GeoEye, Inc. (NASDAQ: GEOY), a leading source of geospatial information and insight, announced today results for its fiscal fourth quarter and fiscal year ended December 31, 2011.
"In 2011, we greatly strengthened our capabilities to deliver geospatial solutions to our many customers around the world," said Matt O'Connell, chief executive officer and president. "We had a record fourth quarter, we won several significant commercial contracts and our GeoEye-2 satellite program remains on schedule and on budget."
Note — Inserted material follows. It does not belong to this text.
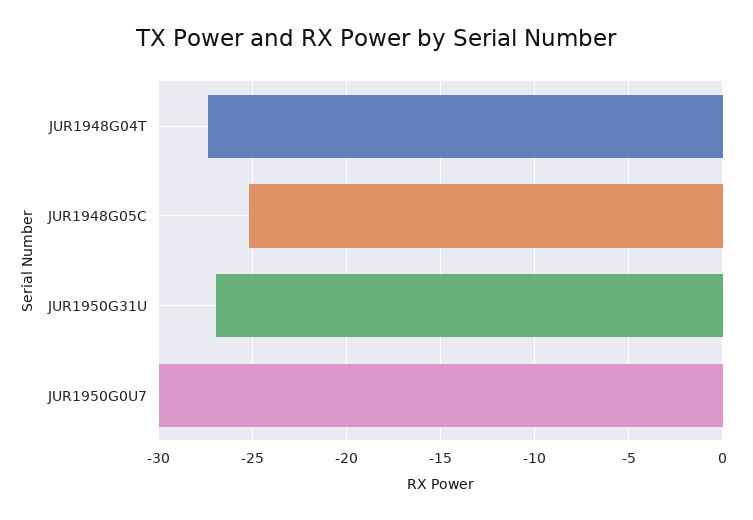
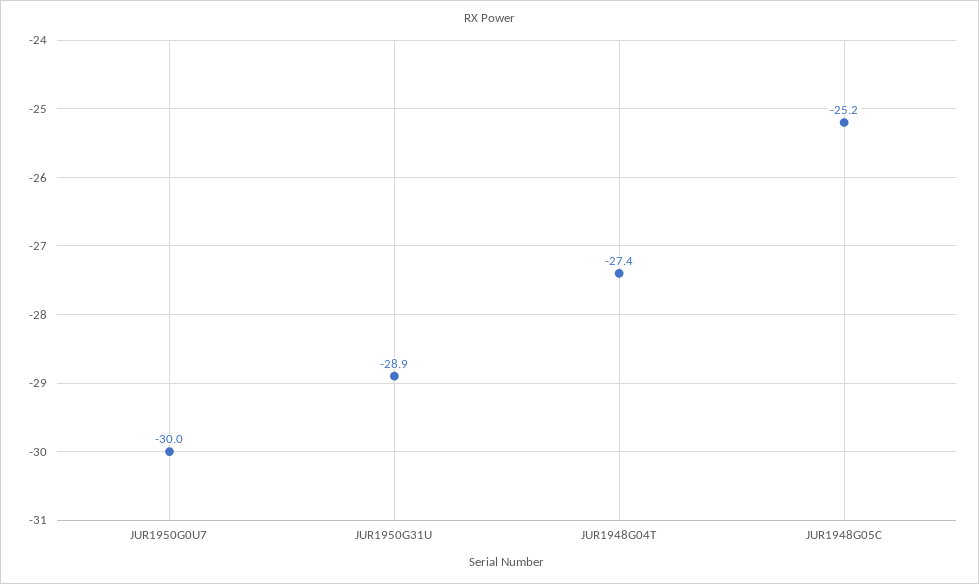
JUR1950G31U: -27 -> -28.9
Total revenues were $96.8 million for the fourth quarter of 2011, a 17 percent increase from $82.5 million reported for the fourth quarter of 2010. Net income available to common stockholders for the fourth quarter of 2011 was $14.1 million, or $0.62 per fully diluted share, compared to net income available to common stockholders of $15.2 million, or $0.68 per fully diluted share, for the fourth quarter of 2010.
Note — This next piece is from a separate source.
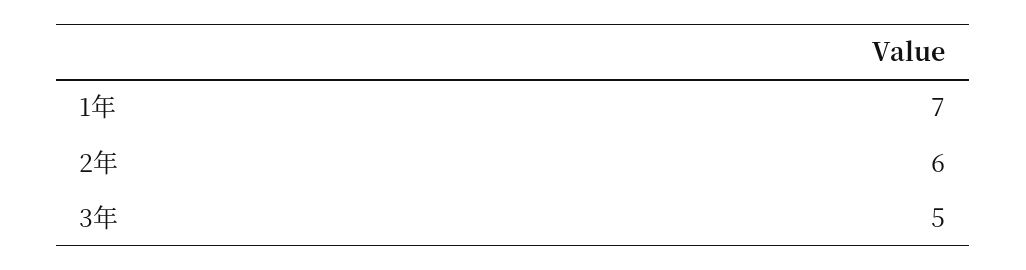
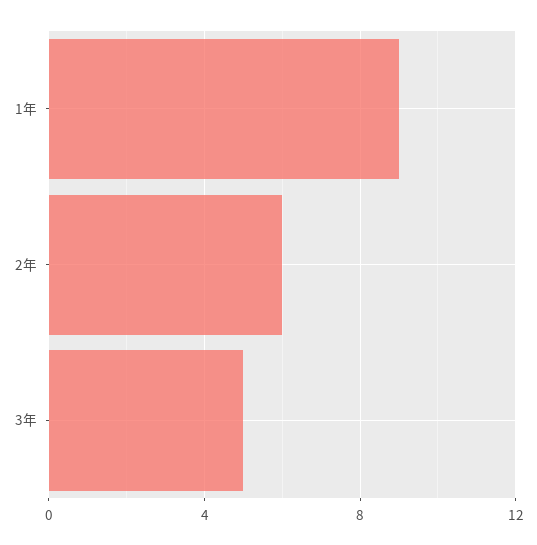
1年: 7 -> 9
To provide better comparability, we are also providing adjusted diluted earnings per share (EPS) that excludes non-cash asset write-downs which totaled $4.1 million in the fourth quarter of 2011. Adjusted net income available to common stockholders was $17.2 million, or $0.76 per fully diluted share in the fourth quarter of 2011, versus adjusted net income available to common stockholders of $9.5 million, or $0.42 per fully diluted share in the fourth quarter of 2010.
Domestic revenues were $64.7 million for the fourth quarter of 2011, which were 67 percent of total revenues for the period. International revenues were $32.1 million for the fourth quarter of 2011, which were 33 percent of total revenues for the period. Domestic revenues increased 7 percent for the fourth quarter of 2011, compared to the same period in 2010. International revenues increased 45 percent for the fourth quarter of 2011, compared to the same period in 2010.
Operating profit for the fourth quarter of 2011 increased $2.9 million, to $26.6 million, from the $23.7 million reported in the previous year. Operating margin was 27.5 percent for the fourth quarter of 2011, compared to 28.7 percent for the same period in 2010.
Adjusted EBITDA (a non-GAAP measurement defined as net income before interest, net, provision for income taxes, depreciation and amortization expenses, non-cash recognition of stock compensation expense and other items) increased $7.9 million, to $51.6 million for the fourth quarter of 2011, from $43.7 million for the same period in 2010. Adjusted EBITDA margin was 53.3 percent for the fourth quarter of 2011, compared to 53.0 percent for the same period in 2010.
The company ended the fourth quarter of 2011 with cash, cash equivalents and short-term investments of $198.0 million; total assets of approximately $1.3 billion; stockholders' equity of $507.3 million and long-term debt of $511.0 million.